My Conversation with John Gauntner
Sake of the Month: March, 2011: Mantensei
Steve here: Okay, John. What is your sake suggestion for this month?
John: Steve, you have to try Mantensei. A great sake with an interesting story.
Steve: Tell me more.
John: A few twists of fate brought this brewer, Touda-dan, to where he is now. A microbiologist by education, he joined a sake brewery because of his love of yeast research. The brewery president at the time, with no heirs of his own, eventually passed the running of the company on to him. Later, the toji (master brewer) passed away suddenly, leaving Touda-dan in charge of production as well. In control of the entire operation, he soon shifted all their sake production to junmai-shu only. He was passionate about the concept of using only rice to brew sake (i.e. no added alcohol).

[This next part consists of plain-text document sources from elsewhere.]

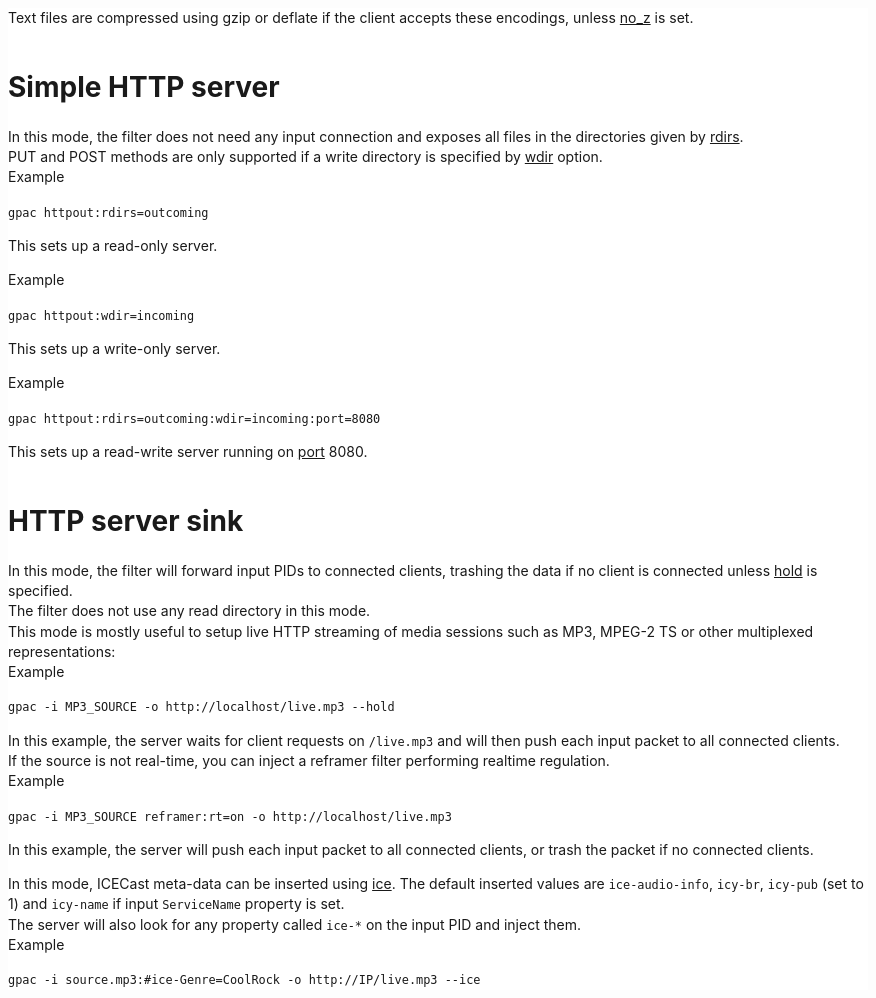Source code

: Text files are compressed using gzip or deflate if the client accepts these encodings, unless [no_z](#no_z) is set.  
    

# Simple HTTP server  
  
In this mode, the filter does not need any input connection and exposes all files in the directories given by [rdirs](#rdirs).  
PUT and POST methods are only supported if a write directory is specified by [wdir](#wdir) option.  
Example
```
gpac httpout:rdirs=outcoming
```
  
This sets up a read-only server.  
    
Example
```
gpac httpout:wdir=incoming
```
  
This sets up a write-only server.  
    
Example
```
gpac httpout:rdirs=outcoming:wdir=incoming:port=8080
```
  
This sets up a read-write server running on [port](#port) 8080.  
    

# HTTP server sink  
  
In this mode, the filter will forward input PIDs to connected clients, trashing the data if no client is connected unless [hold](#hold) is specified.  
The filter does not use any read directory in this mode.  
This mode is mostly useful to setup live HTTP streaming of media sessions such as MP3, MPEG-2 TS or other multiplexed representations:  
Example
```
gpac -i MP3_SOURCE -o http://localhost/live.mp3 --hold
```
  
In this example, the server waits for client requests on `/live.mp3` and will then push each input packet to all connected clients.  
If the source is not real-time, you can inject a reframer filter performing realtime regulation.  
Example
```
gpac -i MP3_SOURCE reframer:rt=on -o http://localhost/live.mp3
```
  
In this example, the server will push each input packet to all connected clients, or trash the packet if no connected clients.  
    
In this mode, ICECast meta-data can be inserted using [ice](#ice). The default inserted values are `ice-audio-info`, `icy-br`, `icy-pub` (set to 1) and `icy-name` if input `ServiceName` property is set.  
The server will also look for any property called `ice-*` on the input PID and inject them.  
Example
```
gpac -i source.mp3:#ice-Genre=CoolRock -o http://IP/live.mp3 --ice
```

Touda-dan obviously prefers sake that has a bit of body and maturity to it. His company is located in the western prefecture of Tottori, the least populated in Japan, in the city of Chizu, famous for kitchen knives as well as being the birthplace of shabu-shabu!
Steve: What does Mantensei taste like?
John: It has a soft, honey-laced nose with just a tad of fruitiness. It is dry overall, but with a sweet element creeping out of the background. It has good richness and overall balance in a slightly dry profile.

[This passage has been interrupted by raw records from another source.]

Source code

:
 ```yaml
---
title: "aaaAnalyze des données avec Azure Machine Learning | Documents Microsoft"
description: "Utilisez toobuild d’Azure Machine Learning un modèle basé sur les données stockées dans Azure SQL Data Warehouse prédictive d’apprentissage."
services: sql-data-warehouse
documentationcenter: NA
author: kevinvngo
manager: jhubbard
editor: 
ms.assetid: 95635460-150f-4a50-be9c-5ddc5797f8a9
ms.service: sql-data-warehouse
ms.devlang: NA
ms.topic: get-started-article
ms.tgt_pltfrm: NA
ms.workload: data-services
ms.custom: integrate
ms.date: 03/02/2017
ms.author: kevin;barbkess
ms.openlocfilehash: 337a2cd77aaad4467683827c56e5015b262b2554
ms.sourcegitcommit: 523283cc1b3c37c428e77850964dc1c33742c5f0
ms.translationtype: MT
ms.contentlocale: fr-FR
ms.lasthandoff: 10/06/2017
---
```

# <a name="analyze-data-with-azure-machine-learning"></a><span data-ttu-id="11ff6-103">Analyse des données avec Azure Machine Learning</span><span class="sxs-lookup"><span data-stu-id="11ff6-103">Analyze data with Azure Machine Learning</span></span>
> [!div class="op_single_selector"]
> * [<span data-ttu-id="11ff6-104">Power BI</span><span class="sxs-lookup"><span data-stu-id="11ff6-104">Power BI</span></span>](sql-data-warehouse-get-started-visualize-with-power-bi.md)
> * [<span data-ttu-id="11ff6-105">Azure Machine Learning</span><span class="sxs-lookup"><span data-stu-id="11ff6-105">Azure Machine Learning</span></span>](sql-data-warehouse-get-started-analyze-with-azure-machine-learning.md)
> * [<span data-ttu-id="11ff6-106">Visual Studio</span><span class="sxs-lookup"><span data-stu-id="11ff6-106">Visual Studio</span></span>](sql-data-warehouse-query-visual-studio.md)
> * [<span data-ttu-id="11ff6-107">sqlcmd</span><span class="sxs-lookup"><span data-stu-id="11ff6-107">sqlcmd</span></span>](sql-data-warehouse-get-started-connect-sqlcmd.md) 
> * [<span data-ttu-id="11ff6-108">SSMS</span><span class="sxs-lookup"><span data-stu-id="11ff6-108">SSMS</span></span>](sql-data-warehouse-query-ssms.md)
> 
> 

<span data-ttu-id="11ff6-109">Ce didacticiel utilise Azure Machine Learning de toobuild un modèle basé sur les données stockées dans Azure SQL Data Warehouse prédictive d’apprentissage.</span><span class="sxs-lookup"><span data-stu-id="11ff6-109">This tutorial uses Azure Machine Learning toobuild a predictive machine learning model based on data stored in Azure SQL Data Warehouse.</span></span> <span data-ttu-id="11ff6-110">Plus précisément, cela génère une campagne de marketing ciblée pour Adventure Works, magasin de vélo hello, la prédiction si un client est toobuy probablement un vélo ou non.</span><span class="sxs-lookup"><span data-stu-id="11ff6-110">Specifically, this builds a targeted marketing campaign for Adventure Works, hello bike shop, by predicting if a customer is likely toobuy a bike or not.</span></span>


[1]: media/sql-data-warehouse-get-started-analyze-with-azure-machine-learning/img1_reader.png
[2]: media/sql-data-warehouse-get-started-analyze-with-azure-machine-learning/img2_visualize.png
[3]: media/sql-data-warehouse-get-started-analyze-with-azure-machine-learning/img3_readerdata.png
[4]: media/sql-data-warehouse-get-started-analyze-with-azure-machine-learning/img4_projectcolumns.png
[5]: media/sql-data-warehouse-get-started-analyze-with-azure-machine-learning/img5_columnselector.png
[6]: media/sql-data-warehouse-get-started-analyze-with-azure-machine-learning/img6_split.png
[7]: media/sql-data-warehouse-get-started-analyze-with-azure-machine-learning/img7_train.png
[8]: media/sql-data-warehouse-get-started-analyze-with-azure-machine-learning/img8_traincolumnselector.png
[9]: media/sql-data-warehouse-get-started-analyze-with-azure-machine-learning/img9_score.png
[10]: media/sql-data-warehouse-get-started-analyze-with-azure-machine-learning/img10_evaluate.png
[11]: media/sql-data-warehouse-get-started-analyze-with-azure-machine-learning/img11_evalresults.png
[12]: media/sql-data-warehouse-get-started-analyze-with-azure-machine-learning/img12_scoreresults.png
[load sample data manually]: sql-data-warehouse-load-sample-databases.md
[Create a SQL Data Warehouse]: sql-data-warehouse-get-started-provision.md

Steve: I look forward to trying it. By the way, could you explain the term Multiple Parallel Fermentation?
John: Sure. Sake is the only marketed alcoholic beverage in the world that is produced by multiple parallel fermentation. Wine is made using grape juice that has sugar in it already. Yeast takes in this sugar and gives off alcohol. This is chemically a simple fermentation. Beer starts with barley that has starch, which yeast cells cannot deal with. So, enzymes in the malted barley chop the starch to sugar first. After that is done, the yeast converts that sugar to alcohol. So, in beer, starch-to-sugar and sugar-to-alcohol are sequential and separate.
In sake, however, enzymes from the koji mold chop starch in the rice into sugar, but this happens in the same tank and at the same time that the yeast converts the steady stream of developing sugar into alcohol. So in sake, starch-to-sugar and sugar-to-alcohol take place at the same time, and in the same tank. This is called heikou fuku hakkou in Japanese, or multiple parallel fermentation; and is unique to sake in marketed alcoholic beverages.
Steve: Step-by-step, we are becoming educated. Thanks John! See you next month!